This speech, which impressed him by its magniloquence and its strangeness, set the bookbinder dreaming of the dead woman he had loved, and he saw her in his mind's eye coiling her beautiful hair as in the early days of their married life.
The big man proceeded:
"Man is like a plant which perishes when the storms uproot it.
"Here is your son, is it not so? He is like you"—and laying his hand on Jean's head, who clung to his father's coat-tails in wonder at the red waistcoat and the sing-song voice, he asked if the child learned his lessons well, if he was growing up to be a clever man, if he would not soon be beginning Latin.
"That noble language," he added, "whose inimitable monuments have often made me forget my misfortunes.
"Yes, sir, I have often breakfasted on a page of Tacitus and supped on a satire of Juvenal."
As he said the words, a look of sadness over-spread his shining red face, and dropping his voice:
"Forgive me, sir, if I hold out to you the casque of Belisarius.
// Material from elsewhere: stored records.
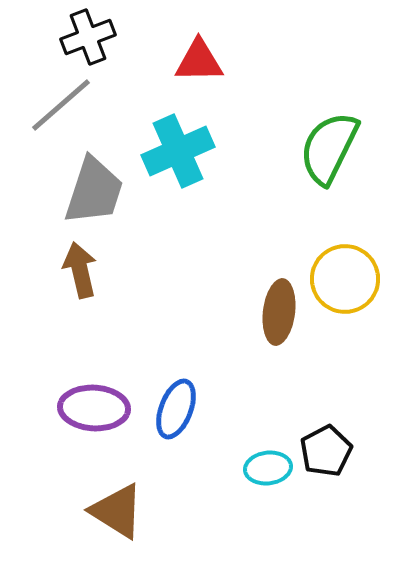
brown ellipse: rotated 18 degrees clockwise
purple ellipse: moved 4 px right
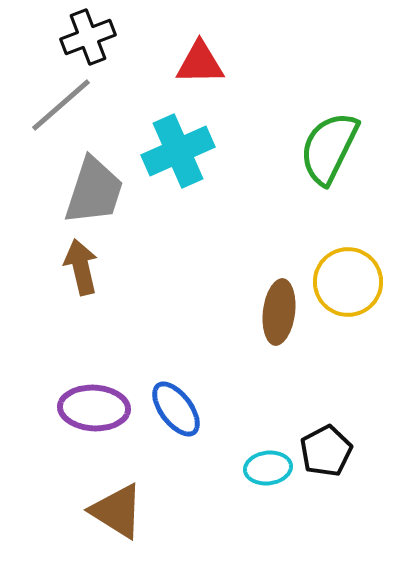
red triangle: moved 1 px right, 2 px down
brown arrow: moved 1 px right, 3 px up
yellow circle: moved 3 px right, 3 px down
blue ellipse: rotated 58 degrees counterclockwise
I am the Marquis Tudesco, of Venice. When I have received from the bookseller the price of my labour, I will not forget that you succoured me with a small coin in the time of my sharpest trial."
The bookbinder, case-hardened as he was against beggars, who on winter evenings drifted into his shop with the east wind, nevertheless experienced a certain sympathy and respect for the Marquis Tudesco. He slipped a franc-piece into his hand.